* **Work required**
Begin at the line that has "class: Magnoliopsida" and stop after the last of the rows. Reproduce those lines with "locality" replaced by "collection site" and everything else unchanged.

* **Task material**
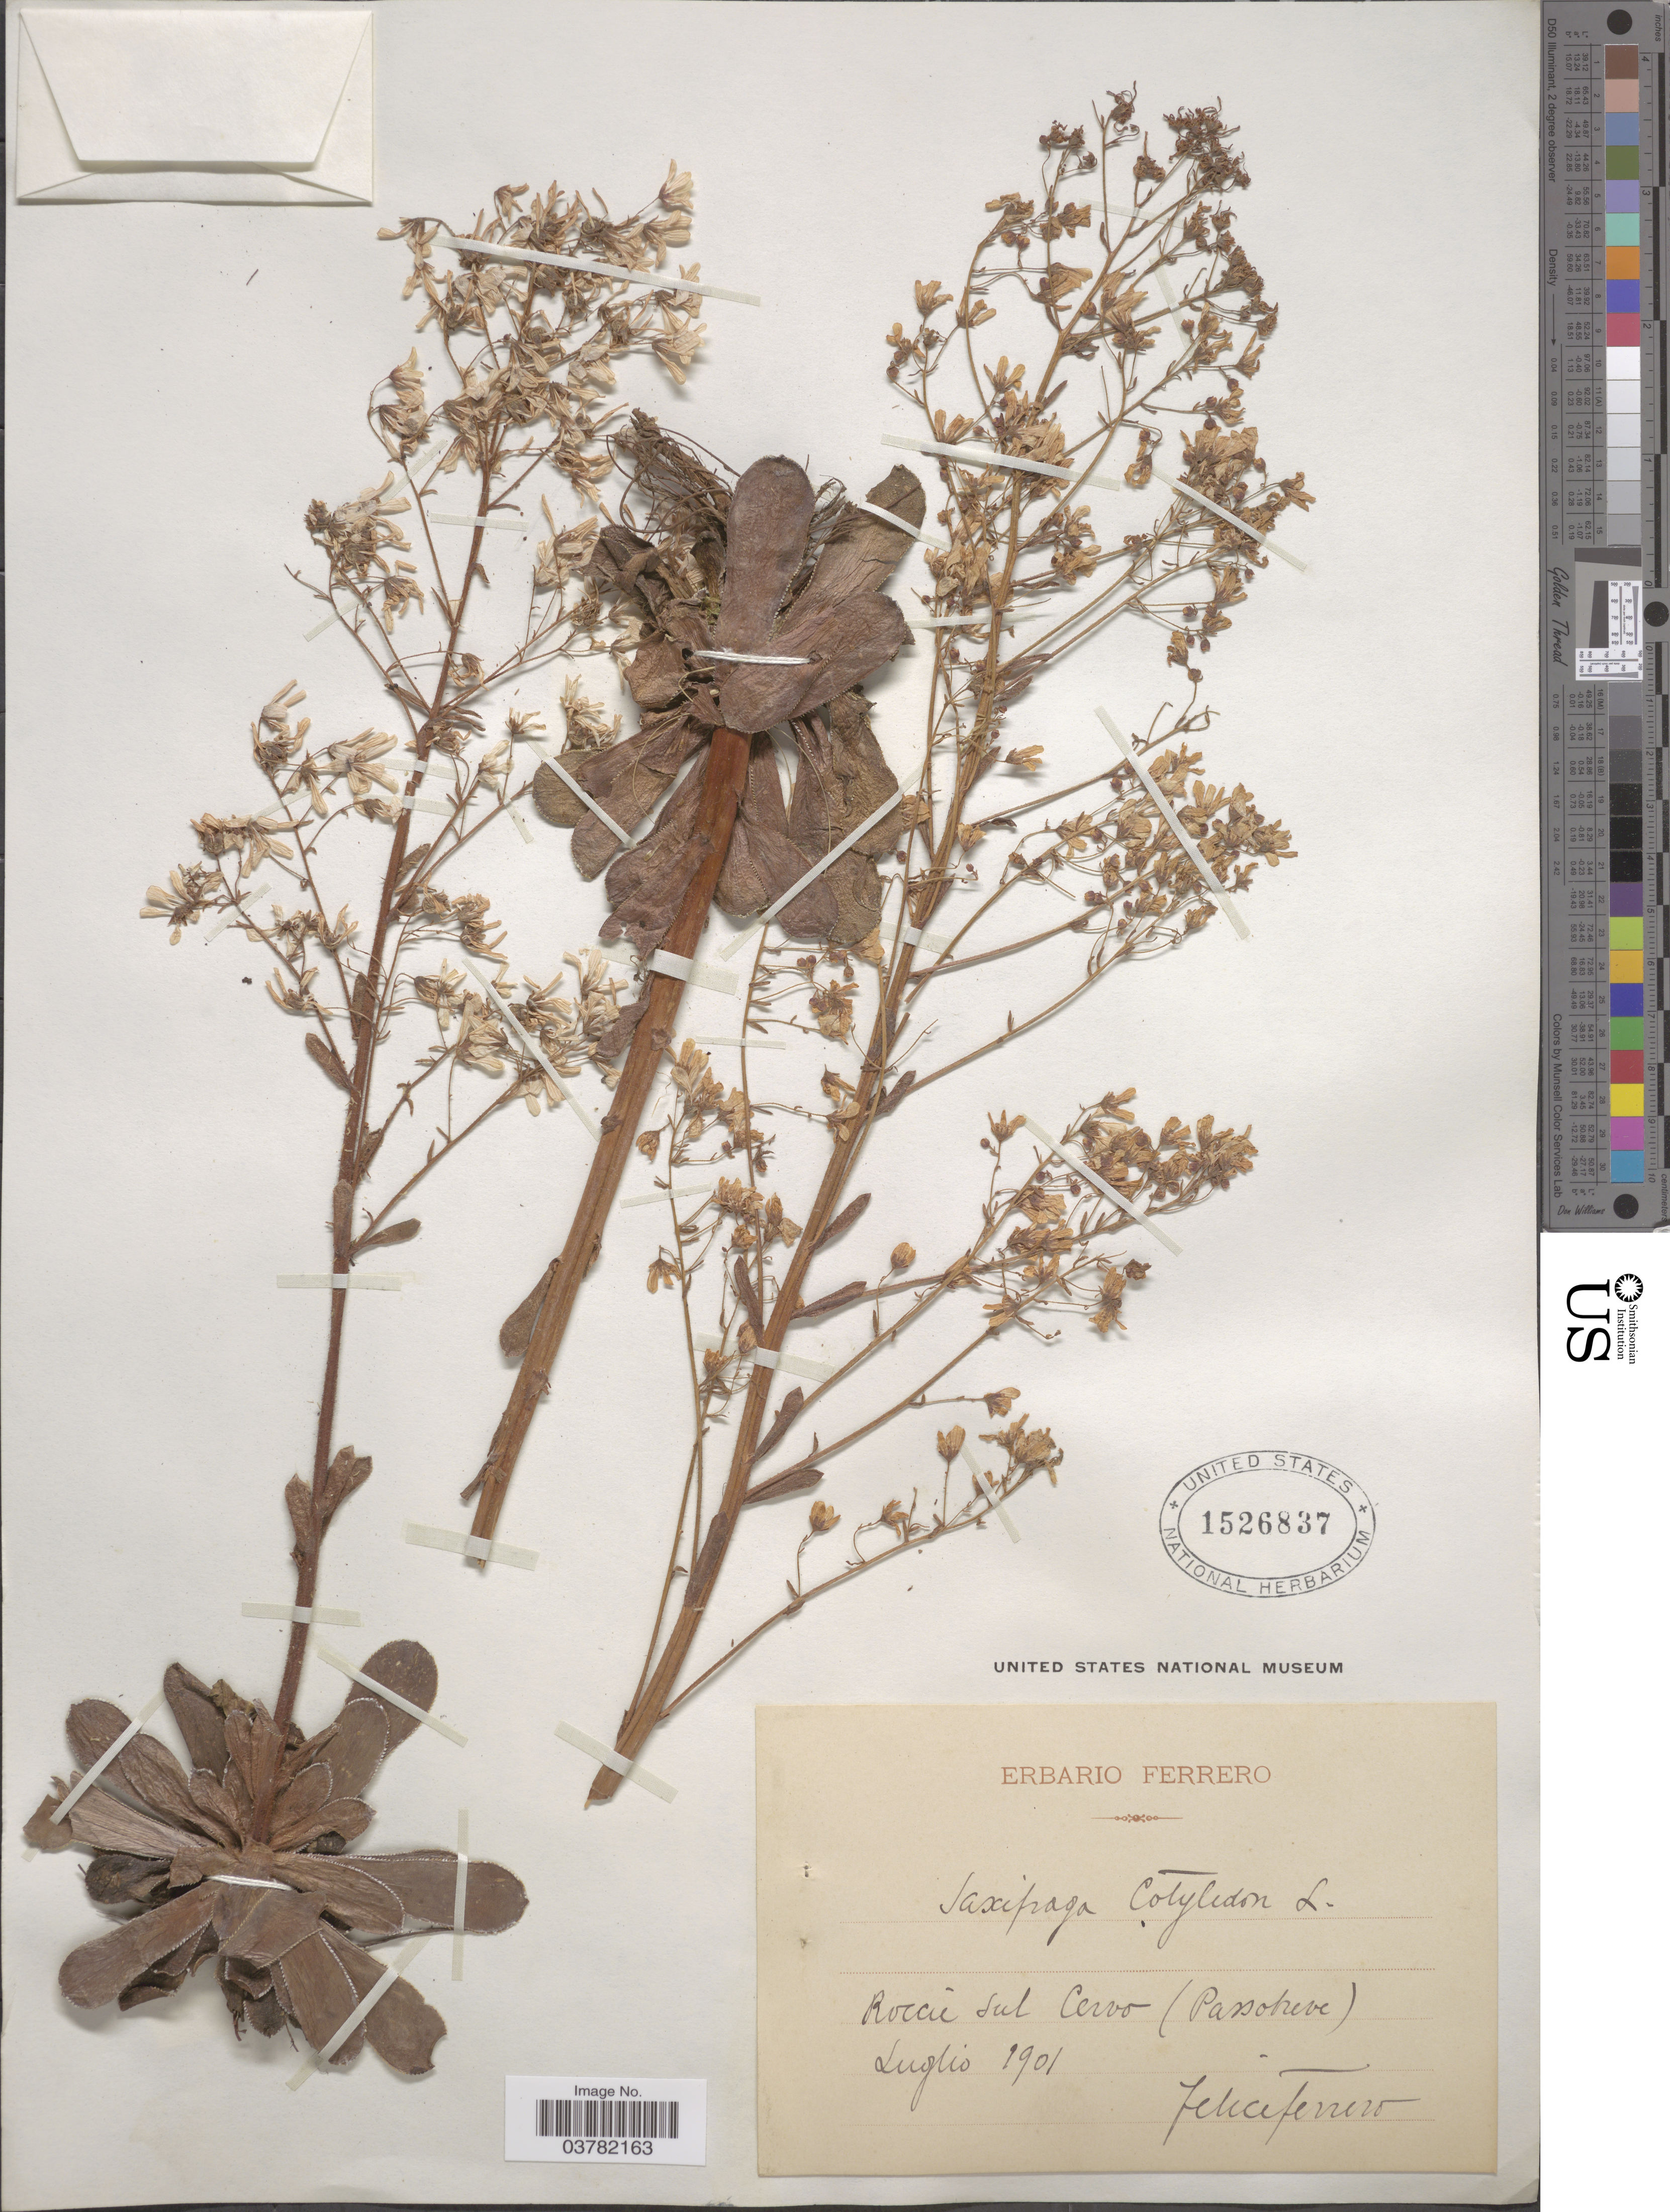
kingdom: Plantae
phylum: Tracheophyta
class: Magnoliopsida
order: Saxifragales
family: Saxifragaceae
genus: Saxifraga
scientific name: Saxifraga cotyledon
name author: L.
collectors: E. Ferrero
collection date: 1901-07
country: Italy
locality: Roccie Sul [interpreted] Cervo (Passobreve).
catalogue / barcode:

* **Final result**
class: Magnoliopsida
order: Saxifragales
family: Saxifragaceae
genus: Saxifraga
scientific name: Saxifraga cotyledon
name author: L.
collectors: E. Ferrero
collection date: 1901-07
country: Italy
collection site: Roccie Sul [interpreted] Cervo (Passobreve).
catalogue / barcode:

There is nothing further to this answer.